T icon

Where Science Meets the Arts

It's World Quantum Day, with scientists globally celebrating advances in the field. Dodd-Walls acknowledges those who can navigate the arts AND physics.

Where Science Meets the Arts
published on:


reading time:
5 Mins
A Verboeket

Quantum physics has provided inspiration for creatives for decades. Now in the spirit of that tradition, the Centre for Quantum Technologies at the National University of Singapore has announced the winners of its long running Quantum Shorts Flash Fiction competition.

Te Whai Ao — Dodd-Walls Centre supports the contest as a scientific partner, alongside other leading scientific institutions around the world. Former Dodd-Walls Director, Professor David Hutchinson has been a judge for several years and this year, an Auckland University alumna made the shortlist.

First Prize has gone to the author of “A World in Threads” – in which a girl searches for a perfect

reality through many worlds. “The Observer”, where the emergence of observers within an

observed universe causes problems, is the Runner Up. A public poll on the shortlist chose “Root

Consciousness”  for the People’s Choice Prize.


One of the ten shortlisted finalists was Dr Pippa Storey. She did a Master's thesis at the University of Auckland in quantum optics with Professor Dan Walls, after whom the Dodd-Walls centre is named. She went on to complete a PhD in France, also in quantum optics, with Nobel prize winner, Professor Claude Cohen-Tannoudji. Dr Storey is now a Research Associate Professor of Radiology at New York University, where she develops techniques for MRI.

Dr Storey’s shortlisted entry was entitled Quantum cake à la Solvay , a story in verse about the history of physics, creatively expressed through the medium of a rhyming cake recipe.

She told the Quantum Shorts team “I have always loved reading but rarely, if ever, heard the voices of scientists and mathematicians represented in literature. During the pandemic, I decided to try writing some fiction of my own.

“To date, I’ve had two other stories published. Links to those stories, plus some of my videos and MRI-based digital artwork, are available on my personal webpage: https://sites.google.com/view/pippastorey

Quantum Shorts has alternated between annual calls for science fiction and science films since2012. The international competition received a record 650 entries in what was declared the final round in 2023.  Writers were asked to incorporate the phrase “nobody said this was going to be easy” and keep their stories to not more than 1,000 words.

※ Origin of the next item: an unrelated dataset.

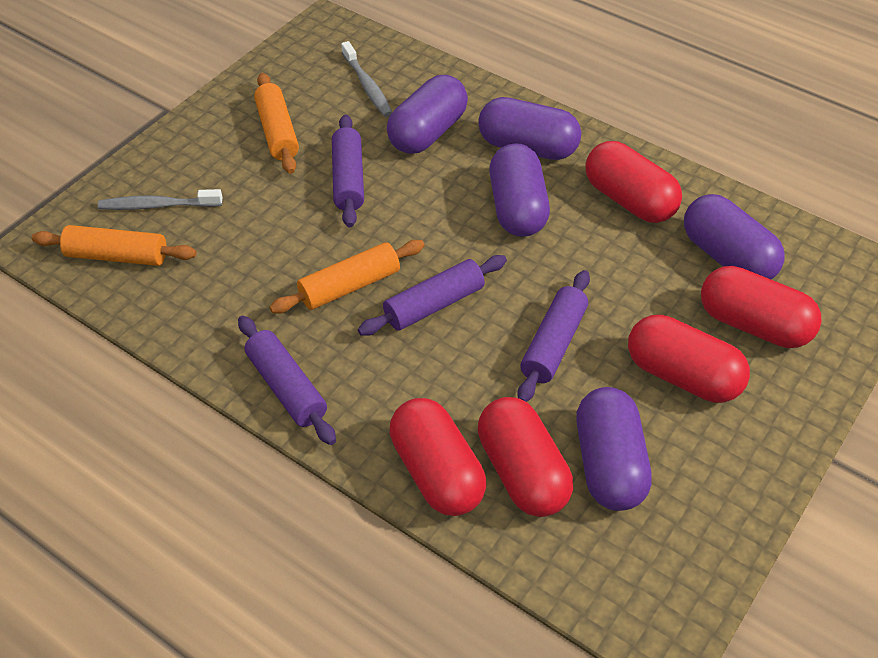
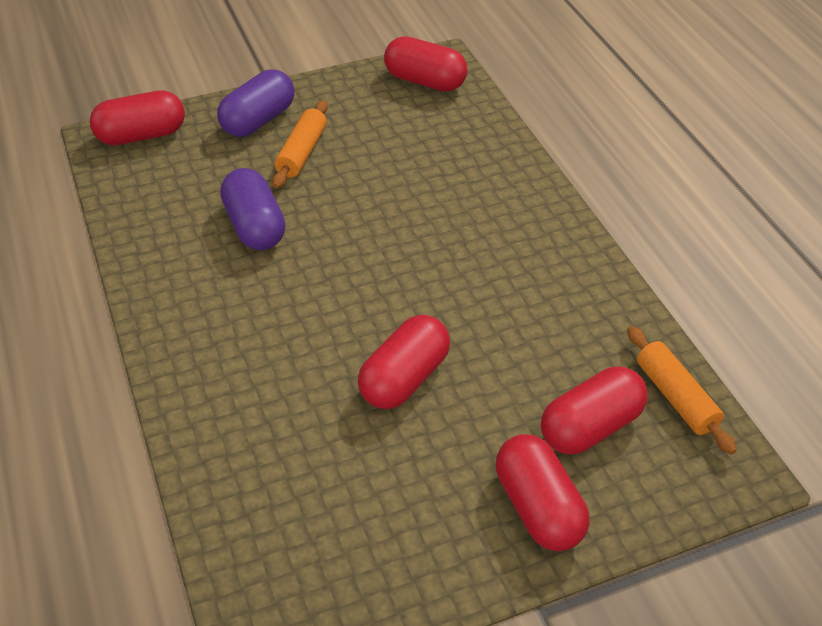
grey toothbrush: 2 -> 0
orange rolling pin: 3 -> 2
purple capsule: 5 -> 2
purple rolling pin: 4 -> 0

Pippa Storey told the organisers she was pleased to take part.

“I applaud the Centre for Quantum Technologies and its partners for their efforts to foster interest in science and understanding of scientific concepts outside the narrow confines of academia. In this time of extreme polarisation, when even science is politicised, such engagement is vital for the welfare of society and the maintenance (or restoration!) of functioning democracy.”

Professor David Hutchinson praised the competition for its ability to bring a different audience to engage with the science and foster connections that might not otherwise occur.